(ABOUT THIS EXERCISE) Transcribe the listing below verbatim, omitting pictures.

(DATA FOR THE TASK)

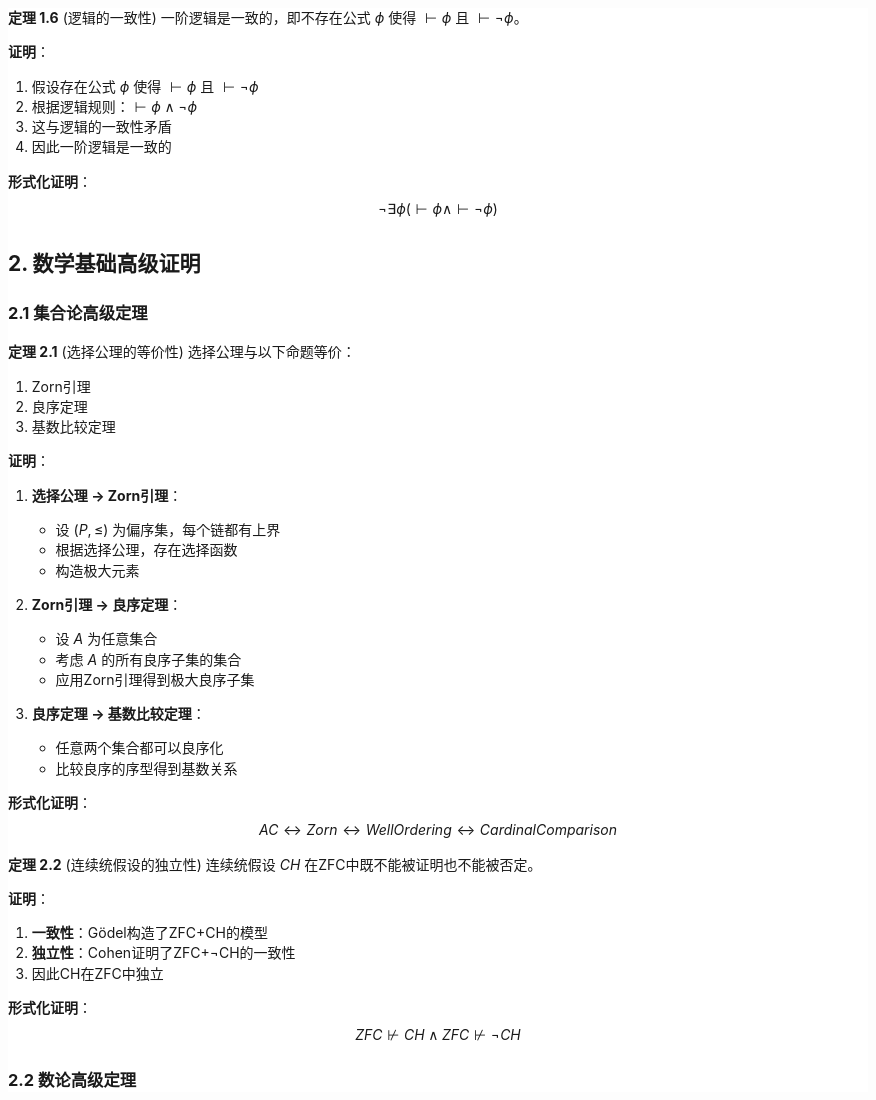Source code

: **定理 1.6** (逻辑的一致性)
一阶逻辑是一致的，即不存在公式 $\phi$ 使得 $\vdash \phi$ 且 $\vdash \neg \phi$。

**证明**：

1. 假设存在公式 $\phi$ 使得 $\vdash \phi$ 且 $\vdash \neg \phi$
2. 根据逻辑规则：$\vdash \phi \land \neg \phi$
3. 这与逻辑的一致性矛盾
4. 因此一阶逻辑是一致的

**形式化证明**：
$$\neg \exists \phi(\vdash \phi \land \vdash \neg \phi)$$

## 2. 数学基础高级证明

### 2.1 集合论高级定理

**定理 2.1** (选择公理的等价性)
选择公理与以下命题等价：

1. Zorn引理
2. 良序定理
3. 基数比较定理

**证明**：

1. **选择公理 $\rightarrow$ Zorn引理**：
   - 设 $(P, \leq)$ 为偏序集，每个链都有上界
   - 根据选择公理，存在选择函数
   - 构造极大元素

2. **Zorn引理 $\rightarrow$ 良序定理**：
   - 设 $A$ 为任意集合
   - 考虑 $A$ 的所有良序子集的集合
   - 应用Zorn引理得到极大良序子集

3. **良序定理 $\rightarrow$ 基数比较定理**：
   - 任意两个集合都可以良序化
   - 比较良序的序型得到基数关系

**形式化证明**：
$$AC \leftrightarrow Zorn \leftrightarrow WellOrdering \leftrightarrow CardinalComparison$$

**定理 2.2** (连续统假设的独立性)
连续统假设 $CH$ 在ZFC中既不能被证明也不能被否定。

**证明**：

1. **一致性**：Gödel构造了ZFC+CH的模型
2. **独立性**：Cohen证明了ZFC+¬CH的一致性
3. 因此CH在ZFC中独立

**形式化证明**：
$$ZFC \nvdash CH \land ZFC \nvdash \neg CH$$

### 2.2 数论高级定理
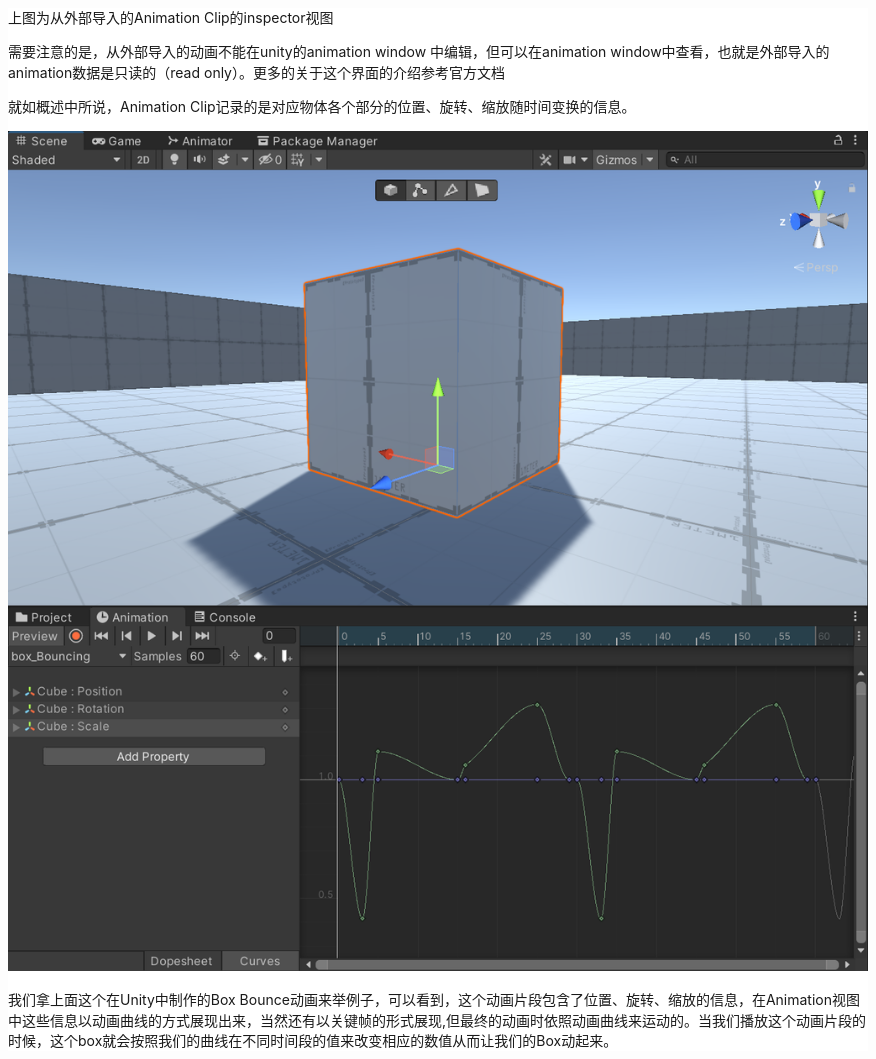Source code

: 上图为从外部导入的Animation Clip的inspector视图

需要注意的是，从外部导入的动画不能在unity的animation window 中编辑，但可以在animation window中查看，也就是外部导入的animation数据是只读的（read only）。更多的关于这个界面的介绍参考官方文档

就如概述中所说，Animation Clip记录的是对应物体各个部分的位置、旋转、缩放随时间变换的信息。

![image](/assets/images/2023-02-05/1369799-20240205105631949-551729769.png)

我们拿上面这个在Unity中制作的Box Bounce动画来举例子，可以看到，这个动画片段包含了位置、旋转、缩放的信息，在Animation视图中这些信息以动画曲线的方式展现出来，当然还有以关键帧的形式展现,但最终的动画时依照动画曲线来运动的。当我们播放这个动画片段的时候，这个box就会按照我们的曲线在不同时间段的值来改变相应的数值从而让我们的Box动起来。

(ANSWER TO THE EXERCISE)
Source code

: **定理 1.6** (逻辑的一致性)
一阶逻辑是一致的，即不存在公式 $\phi$ 使得 $\vdash \phi$ 且 $\vdash \neg \phi$。

**证明**：

1. 假设存在公式 $\phi$ 使得 $\vdash \phi$ 且 $\vdash \neg \phi$
2. 根据逻辑规则：$\vdash \phi \land \neg \phi$
3. 这与逻辑的一致性矛盾
4. 因此一阶逻辑是一致的

**形式化证明**：
$$\neg \exists \phi(\vdash \phi \land \vdash \neg \phi)$$

## 2. 数学基础高级证明

### 2.1 集合论高级定理

**定理 2.1** (选择公理的等价性)
选择公理与以下命题等价：

1. Zorn引理
2. 良序定理
3. 基数比较定理

**证明**：

1. **选择公理 $\rightarrow$ Zorn引理**：
   - 设 $(P, \leq)$ 为偏序集，每个链都有上界
   - 根据选择公理，存在选择函数
   - 构造极大元素

2. **Zorn引理 $\rightarrow$ 良序定理**：
   - 设 $A$ 为任意集合
   - 考虑 $A$ 的所有良序子集的集合
   - 应用Zorn引理得到极大良序子集

3. **良序定理 $\rightarrow$ 基数比较定理**：
   - 任意两个集合都可以良序化
   - 比较良序的序型得到基数关系

**形式化证明**：
$$AC \leftrightarrow Zorn \leftrightarrow WellOrdering \leftrightarrow CardinalComparison$$

**定理 2.2** (连续统假设的独立性)
连续统假设 $CH$ 在ZFC中既不能被证明也不能被否定。

**证明**：

1. **一致性**：Gödel构造了ZFC+CH的模型
2. **独立性**：Cohen证明了ZFC+¬CH的一致性
3. 因此CH在ZFC中独立

**形式化证明**：
$$ZFC \nvdash CH \land ZFC \nvdash \neg CH$$

### 2.2 数论高级定理
Source code

: 上图为从外部导入的Animation Clip的inspector视图

需要注意的是，从外部导入的动画不能在unity的animation window 中编辑，但可以在animation window中查看，也就是外部导入的animation数据是只读的（read only）。更多的关于这个界面的介绍参考官方文档

就如概述中所说，Animation Clip记录的是对应物体各个部分的位置、旋转、缩放随时间变换的信息。

![image](/assets/images/2023-02-05/1369799-20240205105631949-551729769.png)

我们拿上面这个在Unity中制作的Box Bounce动画来举例子，可以看到，这个动画片段包含了位置、旋转、缩放的信息，在Animation视图中这些信息以动画曲线的方式展现出来，当然还有以关键帧的形式展现,但最终的动画时依照动画曲线来运动的。当我们播放这个动画片段的时候，这个box就会按照我们的曲线在不同时间段的值来改变相应的数值从而让我们的Box动起来。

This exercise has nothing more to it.